WHAT TIPS OR SUGGESTIONS CAN YOU GIVE TO SOMEONE STARTING A CREATIVE BUSINESS? 

Be humble. Be Determined. Be prepared to evolve. By the time you “arrive” or “launch” or “emerge”, you and your business will have grown and changed so much you may not even recognize the original seedling of an idea that started it all. And that’s how it should be. It’s a creative process, after all. Don’t be too attached to anything except for your belief in yourself and your vision, and let that particular attachment be unshakeable. Also, don’t rush to spend money on things at the outset. Taking your time to feel things out, intuitively filter your options, and really trust what’s right for you and your business is never a bad piece of advice. You can do a lot with creativity and ingenuity alone. Good ideas and worthwhile services rise to the top if you trust that what you have to offer the world is of value.

Also, my final piece of advice—wear other people’s advice like loose clothing. Nobody’s advice or opinion is gospel; your own personal experiences, mistakes and hard-earned victories will be the most instructive thing of all.

WHAT IS YOUR NO-FAIL GO-TO WHEN YOU NEED INSPIRATION OR TO GET OUT OF A CREATIVE RUT?

Travel! Preferably as far away as possible. Travel is one of my greatest pleasures in life. I think perception is the lifeblood of my writing, and the greater the travel adventure, the greater the opportunity to perceive and see the world in new ways. But it’s not often we get to pick up and leave everything behind, so travel for me has also come to symbolize something as simple as a change of scenery. For instance, today I felt stagnant and picked up my laptop and “traveled” to a local Vietnamese restaurant. Sitting in a booth at a restaurant I don’t usually visit on a weekday afternoon, eating a dish I’ve never before ordered on a Wednesday for lunch, is as fresh a perspective as any. If I’m restless, I try to change what I’m looking at, who I’m listening to, and where I’m doing that listening and looking. All of a sudden perspectives shift and dams are broken.

That being said, I also believe that you can’t force yourself out of a creative rut, no matter how down on yourself you might get about it. I’ve gone weeks, sometimes months at a time without writing a single new word in my novel. In those scenarios, I try to read as much as possible. I’m one of those people with 25 books on my nightstand and I’m halfway through almost all of them. If something isn’t speaking to me I put it down and pick something else up. Fiction, non-fiction, essay, poetry… I’ll read anything. The fact is a rut is a rut—you must do whatever feels right to you to alleviate the stagnation. There is no shame in it; it’s simply exploring different ways of moving yourself forward. 

DO YOU HAVE A FEW FAVORITE AUTHORS OR BOOKS? IS THERE AN AUTHOR OR A BOOK YOU’RE READING RIGHT NOW? 

I just re-read A Visit From The Goon Squad by Jennifer Egan, and I think it’s even more brilliant and extraordinary the second time around. I also love Jitterbug Perfume by Tom Robbins and think that was probably the most fun I’ve ever had reading a novel as an adult.

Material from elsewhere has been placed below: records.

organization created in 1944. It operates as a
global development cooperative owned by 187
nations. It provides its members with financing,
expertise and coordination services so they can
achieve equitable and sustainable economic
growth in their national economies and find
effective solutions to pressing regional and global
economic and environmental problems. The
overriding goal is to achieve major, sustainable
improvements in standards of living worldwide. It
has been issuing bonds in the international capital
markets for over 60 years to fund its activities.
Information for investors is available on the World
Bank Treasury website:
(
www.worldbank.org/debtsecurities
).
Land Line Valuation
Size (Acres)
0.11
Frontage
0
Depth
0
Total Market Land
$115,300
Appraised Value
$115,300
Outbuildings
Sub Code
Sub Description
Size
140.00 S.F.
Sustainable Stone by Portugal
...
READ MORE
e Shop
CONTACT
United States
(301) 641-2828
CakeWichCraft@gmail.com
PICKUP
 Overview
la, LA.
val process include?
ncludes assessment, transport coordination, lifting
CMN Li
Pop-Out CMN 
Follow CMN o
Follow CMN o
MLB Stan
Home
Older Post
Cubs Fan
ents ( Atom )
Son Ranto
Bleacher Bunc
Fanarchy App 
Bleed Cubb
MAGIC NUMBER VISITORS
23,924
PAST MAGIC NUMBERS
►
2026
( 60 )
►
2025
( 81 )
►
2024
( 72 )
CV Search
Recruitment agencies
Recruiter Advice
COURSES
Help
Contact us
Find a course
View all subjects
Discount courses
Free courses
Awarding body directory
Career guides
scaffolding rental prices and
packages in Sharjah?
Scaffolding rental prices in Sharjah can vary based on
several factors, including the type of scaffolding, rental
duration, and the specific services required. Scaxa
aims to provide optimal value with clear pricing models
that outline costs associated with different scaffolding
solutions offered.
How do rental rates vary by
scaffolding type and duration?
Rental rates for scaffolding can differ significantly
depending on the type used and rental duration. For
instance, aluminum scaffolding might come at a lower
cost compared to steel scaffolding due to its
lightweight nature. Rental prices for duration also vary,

Growing up, I devoured His Dark Materials, the Philip Pullman trilogy. I reread them as an adult prior to visiting Oxford, England for the first time (the story is set in Oxford), and I couldn’t believe the richness and the thematic depth—there was even more to appreciate as an older reader, though nothing beats the magic of reading an epic story like that for the first time as a child. 

The Patrick Melrose Novels by Edward St. Aubyn have some of the best sentences ever put together, in my mind. The prose is devastating and delicious and seductive and suffocating and you can’t put his writing down.  Also, I’d lock myself in a room and devote an entire uninterrupted weekend to anything by Louise Erdrich, Ann Patchett, Barry Lopez, and yes, Karl Hiaasen… because sometimes you just need to roll your eyes and laugh your ass off.